╔══

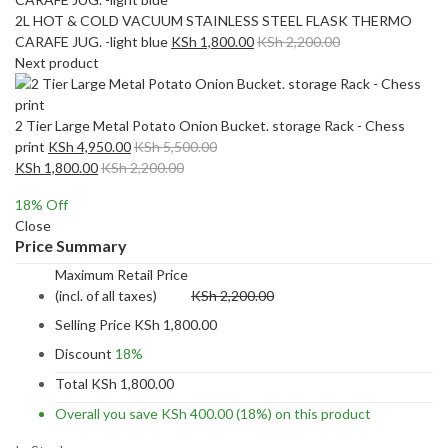
2L HOT & COLD VACUUM STAINLESS STEEL FLASK THERMO
CARAFE JUG. -light blue
KSh
1,800.00
KSh
2,200.00
Next product
2 Tier Large Metal Potato Onion Bucket. storage Rack - Chess
print
KSh
4,950.00
KSh
5,500.00
KSh
1,800.00
KSh
2,200.00
18
% Off
Close
Price Summary
Maximum Retail Price
(incl. of all taxes)
KSh
2,200.00
Selling Price
KSh
1,800.00
Discount
18%
Total
KSh
1,800.00
Overall you save
KSh
400.00
(18%)
on this product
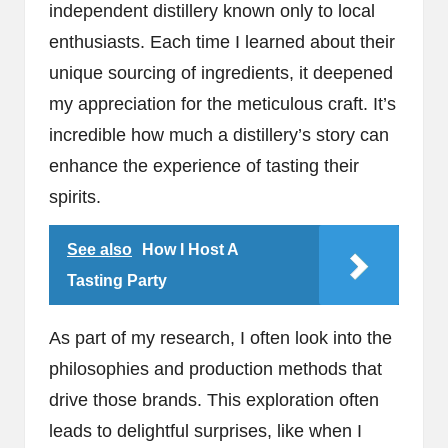
independent distillery known only to local
enthusiasts. Each time I learned about their
unique sourcing of ingredients, it deepened
my appreciation for the meticulous craft. It’s
incredible how much a distillery’s story can
enhance the experience of tasting their
spirits.
See also
How I Host A
Tasting Party
As part of my research, I often look into the
philosophies and production methods that
drive those brands. This exploration often
leads to delightful surprises, like when I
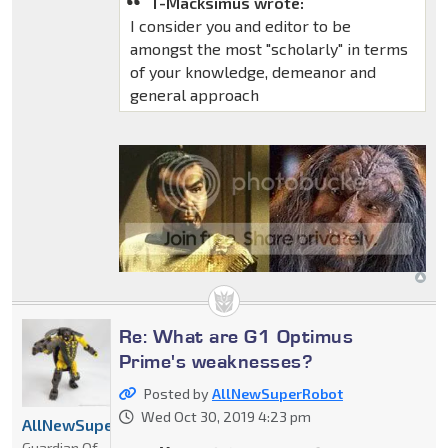
T-Macksimus wrote:
I consider you and editor to be
amongst the most "scholarly" in terms
of your knowledge, demeanor and
general approach
Re: What are G1 Optimus
Prime's weaknesses?
Posted by
AllNewSuperRobot
Wed Oct 30, 2019 4:23 pm
AllNewSuperRobot
Guardian Of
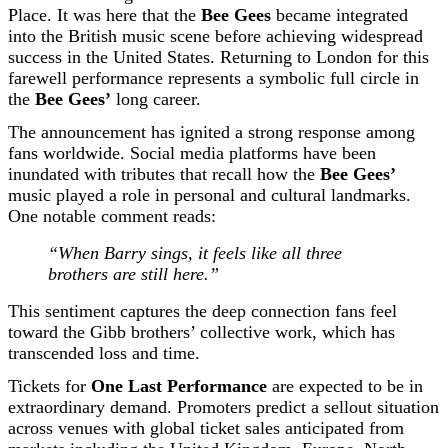
Place. It was here that the
Bee Gees
became integrated
into the British music scene before achieving widespread
success in the United States. Returning to London for this
farewell performance represents a symbolic full circle in
the
Bee Gees’
long career.
The announcement has ignited a strong response among
fans worldwide. Social media platforms have been
inundated with tributes that recall how the
Bee Gees’
music played a role in personal and cultural landmarks.
One notable comment reads:
“When Barry sings, it feels like all three
brothers are still here.”
This sentiment captures the deep connection fans feel
toward the Gibb brothers’ collective work, which has
transcended loss and time.
Tickets for
One Last Performance
are expected to be in
extraordinary demand. Promoters predict a sellout situation
across venues with global ticket sales anticipated from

╚══

* [TASK TO CARRY OUT]: Copy verbatim, from the listing above, each line from the one containing "became integrated" down to the one containing "Tickets for", inclusive.

* [YOUR SOLUTION]:
became integrated
into the British music scene before achieving widespread
success in the United States. Returning to London for this
farewell performance represents a symbolic full circle in
the
Bee Gees’
long career.
The announcement has ignited a strong response among
fans worldwide. Social media platforms have been
inundated with tributes that recall how the
Bee Gees’
music played a role in personal and cultural landmarks.
One notable comment reads:
“When Barry sings, it feels like all three
brothers are still here.”
This sentiment captures the deep connection fans feel
toward the Gibb brothers’ collective work, which has
transcended loss and time.
Tickets for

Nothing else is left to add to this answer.